A `sensational' tower part of a `sensible' plan

Mr Michael Lowe, director of Arup Associates in London, is clearly a sensible chap with wide experience of major urban development…

Mr Michael Lowe, director of Arup Associates in London, is clearly a sensible chap with wide experience of major urban development projects. Indeed, he used the word "sensible" over and over again in his evidence to An Bord Pleanala's Spencer Dock public inquiry.

Mr Lowe was engaged by Dublin Corporation last March to advise on the massive scheme proposed for the 51-acre site, and it was on the basis of his recommendations that the corporation capped the overall development at 4.6 million sq ft.

Had the developers not sought planning permission for six million sq ft, arguing that this was needed to fund the National Conference Centre, he would probably not have gone as far as he did in seeking a compromise on the site's "carrying capacity".

As he told the inquiry, London's Broadgate complex - a dense scheme of offices, generally eight to 10 storeys high, centred on Liverpool Street station - would have offered a better model for Spencer Dock than the mass of much higher buildings proposed for the site.

READ MORE

And as for its high-rise residential blocks, Mr Lowe sang the praises of Maida Vale in north-west London, where he himself lives, with front doors on to the street and, behind its five-to-six-storey terraces, access to a "secret world" of extensive communal gardens.

"It's quite easy to bang people into flats," he said. But if families were to be attracted to living in the Docklands area, a high level of amenity was essential, "not just a minimal flat with a tiny balcony". Urban housing needed to offer "sensible living conditions".
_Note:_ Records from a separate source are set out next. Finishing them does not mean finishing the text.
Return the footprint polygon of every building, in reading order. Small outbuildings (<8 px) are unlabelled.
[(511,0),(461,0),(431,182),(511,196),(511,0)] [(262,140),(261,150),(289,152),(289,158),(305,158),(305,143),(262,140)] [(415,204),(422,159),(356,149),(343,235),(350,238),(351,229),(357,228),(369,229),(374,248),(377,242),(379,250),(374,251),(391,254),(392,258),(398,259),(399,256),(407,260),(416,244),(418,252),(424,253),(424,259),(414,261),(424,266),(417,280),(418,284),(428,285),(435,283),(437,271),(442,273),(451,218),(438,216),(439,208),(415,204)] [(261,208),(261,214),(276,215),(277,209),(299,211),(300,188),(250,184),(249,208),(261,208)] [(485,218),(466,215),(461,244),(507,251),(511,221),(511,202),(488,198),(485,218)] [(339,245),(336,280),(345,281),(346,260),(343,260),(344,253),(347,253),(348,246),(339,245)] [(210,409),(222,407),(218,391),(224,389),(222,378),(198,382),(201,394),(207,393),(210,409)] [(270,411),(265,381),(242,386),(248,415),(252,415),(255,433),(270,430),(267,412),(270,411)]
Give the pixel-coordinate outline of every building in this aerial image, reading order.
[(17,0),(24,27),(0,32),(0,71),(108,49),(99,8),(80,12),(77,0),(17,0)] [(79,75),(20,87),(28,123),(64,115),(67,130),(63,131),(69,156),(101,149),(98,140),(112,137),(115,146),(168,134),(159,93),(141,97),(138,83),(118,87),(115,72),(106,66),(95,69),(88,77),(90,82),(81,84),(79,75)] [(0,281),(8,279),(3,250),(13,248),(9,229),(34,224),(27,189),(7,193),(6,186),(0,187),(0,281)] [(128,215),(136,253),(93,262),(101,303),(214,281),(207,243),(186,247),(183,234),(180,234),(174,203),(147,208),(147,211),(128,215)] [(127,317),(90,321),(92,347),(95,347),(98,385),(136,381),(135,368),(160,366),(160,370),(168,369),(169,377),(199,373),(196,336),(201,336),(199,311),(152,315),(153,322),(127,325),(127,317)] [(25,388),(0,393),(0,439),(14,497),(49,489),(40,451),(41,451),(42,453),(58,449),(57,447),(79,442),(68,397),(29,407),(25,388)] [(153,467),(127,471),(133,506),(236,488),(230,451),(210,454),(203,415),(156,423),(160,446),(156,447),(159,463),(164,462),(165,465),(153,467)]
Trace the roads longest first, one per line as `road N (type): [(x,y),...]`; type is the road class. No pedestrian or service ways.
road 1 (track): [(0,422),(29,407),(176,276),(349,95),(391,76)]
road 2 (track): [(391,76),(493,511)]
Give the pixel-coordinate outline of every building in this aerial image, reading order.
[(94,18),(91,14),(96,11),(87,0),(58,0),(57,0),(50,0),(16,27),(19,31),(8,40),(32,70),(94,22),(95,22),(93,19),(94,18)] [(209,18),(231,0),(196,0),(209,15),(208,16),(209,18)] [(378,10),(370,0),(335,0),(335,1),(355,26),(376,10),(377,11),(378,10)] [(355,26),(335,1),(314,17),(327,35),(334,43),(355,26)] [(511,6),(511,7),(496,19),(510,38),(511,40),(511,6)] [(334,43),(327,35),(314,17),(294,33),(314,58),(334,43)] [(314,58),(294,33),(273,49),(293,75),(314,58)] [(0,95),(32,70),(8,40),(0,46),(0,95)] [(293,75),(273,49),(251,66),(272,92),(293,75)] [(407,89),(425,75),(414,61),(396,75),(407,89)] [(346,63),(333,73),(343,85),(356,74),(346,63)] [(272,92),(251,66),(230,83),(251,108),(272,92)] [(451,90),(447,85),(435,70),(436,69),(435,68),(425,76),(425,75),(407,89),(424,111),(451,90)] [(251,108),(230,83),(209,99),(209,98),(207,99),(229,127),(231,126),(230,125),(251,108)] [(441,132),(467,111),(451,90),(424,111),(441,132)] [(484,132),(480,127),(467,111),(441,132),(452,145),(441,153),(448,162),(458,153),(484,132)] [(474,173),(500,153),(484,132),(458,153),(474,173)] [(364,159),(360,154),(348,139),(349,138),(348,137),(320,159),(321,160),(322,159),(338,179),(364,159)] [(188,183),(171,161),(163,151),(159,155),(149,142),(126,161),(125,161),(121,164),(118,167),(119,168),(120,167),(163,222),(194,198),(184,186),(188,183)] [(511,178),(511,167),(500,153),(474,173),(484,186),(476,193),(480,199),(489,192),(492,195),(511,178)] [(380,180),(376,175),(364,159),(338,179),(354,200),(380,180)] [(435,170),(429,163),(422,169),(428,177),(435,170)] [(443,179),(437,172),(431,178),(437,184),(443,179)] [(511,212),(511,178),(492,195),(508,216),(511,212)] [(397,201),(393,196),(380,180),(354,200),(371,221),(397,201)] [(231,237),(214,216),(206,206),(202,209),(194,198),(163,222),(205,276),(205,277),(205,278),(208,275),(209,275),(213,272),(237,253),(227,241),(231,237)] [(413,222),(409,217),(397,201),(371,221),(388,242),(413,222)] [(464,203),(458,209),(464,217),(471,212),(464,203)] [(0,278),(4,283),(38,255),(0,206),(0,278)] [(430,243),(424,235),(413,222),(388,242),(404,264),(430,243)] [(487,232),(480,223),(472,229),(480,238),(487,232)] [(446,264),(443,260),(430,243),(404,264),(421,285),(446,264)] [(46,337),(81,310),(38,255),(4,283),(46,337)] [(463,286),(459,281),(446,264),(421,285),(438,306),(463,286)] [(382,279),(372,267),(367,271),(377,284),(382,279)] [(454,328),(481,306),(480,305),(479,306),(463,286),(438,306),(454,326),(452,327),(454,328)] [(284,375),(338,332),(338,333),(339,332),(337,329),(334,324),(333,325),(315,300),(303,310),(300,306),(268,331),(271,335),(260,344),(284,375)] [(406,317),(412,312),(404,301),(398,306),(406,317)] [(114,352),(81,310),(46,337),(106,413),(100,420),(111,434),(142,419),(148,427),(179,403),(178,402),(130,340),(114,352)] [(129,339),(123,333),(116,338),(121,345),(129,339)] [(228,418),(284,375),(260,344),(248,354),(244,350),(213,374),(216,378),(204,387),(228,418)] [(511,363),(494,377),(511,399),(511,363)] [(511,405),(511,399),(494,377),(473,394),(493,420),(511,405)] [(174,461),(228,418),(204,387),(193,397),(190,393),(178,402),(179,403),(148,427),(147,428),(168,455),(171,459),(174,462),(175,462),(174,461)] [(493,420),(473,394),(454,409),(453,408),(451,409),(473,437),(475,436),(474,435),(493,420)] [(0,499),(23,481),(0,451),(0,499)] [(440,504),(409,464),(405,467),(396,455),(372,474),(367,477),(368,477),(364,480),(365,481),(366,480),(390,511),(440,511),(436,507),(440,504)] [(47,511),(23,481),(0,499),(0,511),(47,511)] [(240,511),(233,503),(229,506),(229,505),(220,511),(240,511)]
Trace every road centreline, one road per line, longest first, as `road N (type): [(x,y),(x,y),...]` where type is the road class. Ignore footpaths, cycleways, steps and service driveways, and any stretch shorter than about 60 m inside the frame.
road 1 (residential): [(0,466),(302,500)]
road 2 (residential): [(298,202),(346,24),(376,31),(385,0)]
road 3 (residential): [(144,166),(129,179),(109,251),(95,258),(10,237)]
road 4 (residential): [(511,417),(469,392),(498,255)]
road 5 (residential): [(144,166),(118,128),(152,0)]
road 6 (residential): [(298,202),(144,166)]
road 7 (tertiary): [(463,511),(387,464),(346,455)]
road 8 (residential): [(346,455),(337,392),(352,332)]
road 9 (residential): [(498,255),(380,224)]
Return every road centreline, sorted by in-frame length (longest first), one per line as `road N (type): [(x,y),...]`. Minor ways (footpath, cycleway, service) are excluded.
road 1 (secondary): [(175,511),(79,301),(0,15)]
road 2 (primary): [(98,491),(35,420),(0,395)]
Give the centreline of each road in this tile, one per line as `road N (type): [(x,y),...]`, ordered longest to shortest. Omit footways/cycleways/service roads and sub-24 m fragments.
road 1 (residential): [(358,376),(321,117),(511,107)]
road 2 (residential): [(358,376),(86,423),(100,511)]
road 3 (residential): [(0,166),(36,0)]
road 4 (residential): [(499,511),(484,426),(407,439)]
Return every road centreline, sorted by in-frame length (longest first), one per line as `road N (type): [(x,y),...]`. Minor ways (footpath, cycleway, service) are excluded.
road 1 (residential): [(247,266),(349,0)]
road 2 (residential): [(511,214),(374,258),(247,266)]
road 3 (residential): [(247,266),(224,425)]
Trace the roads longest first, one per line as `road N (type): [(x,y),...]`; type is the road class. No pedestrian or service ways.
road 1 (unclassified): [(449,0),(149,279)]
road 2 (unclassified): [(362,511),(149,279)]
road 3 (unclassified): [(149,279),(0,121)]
The scale of development was also fundamental, he said. And though his plan for Spencer Dock envisaged a landmark building in the middle of the site, which would be visible from Fitzwilliam Street, it was "an opportunity to do something absolutely sensational".

Mr Lowe agreed that this tower, rising to a height of 80 metres, could be in conflict with the findings of the corporation's current high buildings study, due to be completed in June. But he said this was not a time to be timid in planning a new city quarter.

He put the Spencer Dock scheme in context by noting that its six million sq ft exceeded the first phase of Canary Wharf, in London's Docklands, and his own firm's development of four million sq ft centred on the disused Battersea power station.

Mr Lowe also emphasised the need to signal the presence of the proposed underground rail station at Spencer Dock by making an event of it, with a glazed canopy above ground level and levels of retail and leisure facilities leading down to its platforms.

It was all about his "sense of what is appropriate for Dublin in the end"; echoing a view expressed earlier by the city architect, Mr Jim Barrett, who referred to the general absence of a "coherent architectural language" in the Spencer Dock scheme. Mr Barrett parted company with the corporation's planners by endorsing Mr Lowe's contention that the site could accommodate at least one, if not two or three, high-rise blocks. The planners thought the conference centre, at 54 metres, should be the tallest.

The city architect insisted that this would restrict the ability of architects to "compose a skyline". And even though the tall blocks he favoured would be visible from the "Georgian mile", he felt this would not be a problem if they were elegant and slender.

Mr Barrett, who had a surprisingly short innings on the stand, was asked how the evident conflict of views on Spencer Dock between him and the city planning officer, Mr Pat McDonnell, could be reconciled. "There are often such conflicts," he chuckled.